SELECTED TEXT:

Preparation & Dispatch of Grant Letter
After approval of shareholders, Company need to send Grant Letter to all the eligible shareholders to participate in the scheme mentioning their entitlement, vesting schedule, date of vesting, last date upto which exercise can be made, exercise price, manner of exercise of options and other terms and conditions.
Vesting of ESOPs
There must be minimum 1 year time gap in between granting of option and vesting of option. For e.g: If you grant the option on 01st April, 2020, it can’t be exercised before 01st April, 2021.
Exercise of ESOPs
After completion of vesting period, employees can apply for shares or further wait upto the last date on which exercise can be made or not apply for the shares. ESOP grants only right and not obligation to employees for purchase of shares.
Allotment of Shares
If shareholders apply for shares, companies need to allot the shares and file e-form PAS-3 for allotment of shares by attaching Special or Ordinary Resolution for approval of ESOP, Resolution for allotment of shares, list of allottees etc.
Issue Share Certificate & Payment of Stamp Duty
Company need to issue share certificate to the shareholders within 30 days after allotment. Companies need to pay stamp duty on issue of shares according to the stamp rates prevailing in the state.
ADVANTAGES OF ESOP:-
ESOPs can be treated as a retainership instrument for small businesses as there is a lock in period for exercising the right to purchase the shares. Thus, a business can retain its employees. If an employee opts for this option then he has to serve the lock in period to become eligible to exercise it.
Getting shares of the company in which they are working gives employees an ownership feeling. They start feeling that they are not employees of the organisation but owners. Also, they get to share the profits of the company in the form of dividends and are motivated to work for the best of the company.
Businesses that needs funds and are not in a position to spend hefty amounts can offer this option to their employees in lieu of salary and motivate them to work for the betterment of the company.
It is a non-cash compensation tool to compete for the best human resources.
It gives an opportunity to corporate to pay without a reduction in book profits.
Boosted Morale of Employees.
DISADVANTAGES OF ESOP:-
When the ESOPs are exercised the founders share holding gets diluted.
Since, Company is unlisted Company, there are no marketability or liquidity of shares of private company. Hence, there are chances of disputes between employers and employees when employee leaves the organization.
There are also chances of disputes while transfer of shares and the value at which shares should be transferred.
Things to Take Care by Employees when having ESOPS in lieu of salary:-
Proper Documentation:- Employees should ensure that all the documentation is in place. They should also consider the present value and future value of shares.
Proper Exit Mechanism:- Ensure there is a proper exit mechanism, like promoter buyback, in case listing of the start-up is delayed.
Taxation:- ESOPs are considered as part of an employee’s perks and taxed accordingly. But it is important to understand that if you were to dispose the shares, the difference between the sale price and the fair market value as on date of allotment, will be subjected to personal capital gains in the hands of employees.
The entire contents of this article are solely for information purpose and have been prepared on the basis of relevant provisions and as per the information existing at the time of the preparation by the Author. Compliance Calendar LLP and the Author of this Article do not constitute any sort of professional advice or a formal recommendation. The author has undertaken utmost care to disseminate the true and correct view and doesn’t accept liability for any errors or omissions. You are kindly requested to verify and confirm the updates from the genuine sources before acting on any of the information’s provided hereinabove. Compliance Calendar LLP shall not be responsible for any loss or damage in any circumstances whatsoever.

DATA SHOWN:
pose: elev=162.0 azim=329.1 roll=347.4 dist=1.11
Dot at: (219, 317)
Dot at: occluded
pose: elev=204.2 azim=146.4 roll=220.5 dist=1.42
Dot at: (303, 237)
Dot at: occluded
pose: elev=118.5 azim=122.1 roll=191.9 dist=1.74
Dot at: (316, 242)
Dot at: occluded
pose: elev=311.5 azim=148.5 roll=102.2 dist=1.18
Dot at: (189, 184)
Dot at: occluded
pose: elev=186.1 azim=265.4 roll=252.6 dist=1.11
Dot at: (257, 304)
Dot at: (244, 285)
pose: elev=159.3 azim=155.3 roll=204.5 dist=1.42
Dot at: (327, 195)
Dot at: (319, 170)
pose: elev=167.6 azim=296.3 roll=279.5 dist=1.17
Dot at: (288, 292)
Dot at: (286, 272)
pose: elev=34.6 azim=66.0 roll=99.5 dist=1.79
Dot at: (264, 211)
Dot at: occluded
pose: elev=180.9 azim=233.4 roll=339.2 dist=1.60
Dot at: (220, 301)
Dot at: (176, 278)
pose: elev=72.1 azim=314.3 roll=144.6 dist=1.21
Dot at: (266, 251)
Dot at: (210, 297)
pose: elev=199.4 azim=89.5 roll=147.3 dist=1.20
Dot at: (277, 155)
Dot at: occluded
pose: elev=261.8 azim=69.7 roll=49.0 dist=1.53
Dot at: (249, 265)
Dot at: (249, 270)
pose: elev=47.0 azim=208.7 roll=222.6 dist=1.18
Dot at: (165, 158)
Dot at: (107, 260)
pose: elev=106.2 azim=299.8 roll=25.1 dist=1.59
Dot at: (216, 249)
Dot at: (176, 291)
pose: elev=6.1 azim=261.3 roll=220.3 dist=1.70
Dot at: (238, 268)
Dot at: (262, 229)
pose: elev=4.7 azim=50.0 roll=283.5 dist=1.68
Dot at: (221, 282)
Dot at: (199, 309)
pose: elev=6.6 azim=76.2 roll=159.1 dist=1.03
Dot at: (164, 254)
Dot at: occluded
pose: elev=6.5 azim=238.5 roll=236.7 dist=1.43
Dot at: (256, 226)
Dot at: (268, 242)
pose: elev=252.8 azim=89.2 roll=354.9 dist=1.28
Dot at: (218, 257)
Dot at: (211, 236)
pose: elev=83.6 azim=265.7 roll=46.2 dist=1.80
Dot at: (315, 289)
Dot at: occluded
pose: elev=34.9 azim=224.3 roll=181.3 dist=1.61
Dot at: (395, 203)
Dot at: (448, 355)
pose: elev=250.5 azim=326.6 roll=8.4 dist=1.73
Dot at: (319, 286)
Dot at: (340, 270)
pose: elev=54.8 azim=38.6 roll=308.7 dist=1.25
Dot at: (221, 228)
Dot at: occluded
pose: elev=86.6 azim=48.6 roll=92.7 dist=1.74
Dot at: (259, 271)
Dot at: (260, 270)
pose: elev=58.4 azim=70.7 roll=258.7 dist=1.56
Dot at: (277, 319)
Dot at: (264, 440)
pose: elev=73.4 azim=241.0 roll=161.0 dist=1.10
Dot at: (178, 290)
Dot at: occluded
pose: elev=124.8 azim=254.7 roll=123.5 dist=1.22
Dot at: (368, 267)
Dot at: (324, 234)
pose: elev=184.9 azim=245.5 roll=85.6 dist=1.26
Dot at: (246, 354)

EXERCISE:
Using the ESOP text, list every item that the Grant Letter to eligible shareholders must mention. The entries have nothing to do with the ESOP text.

RESPONSE TO THE EXERCISE:
- Their entitlement
- Vesting schedule
- Date of vesting
- Last date up to which exercise can be made
- Exercise price
- Manner of exercise of options
- Other terms and conditions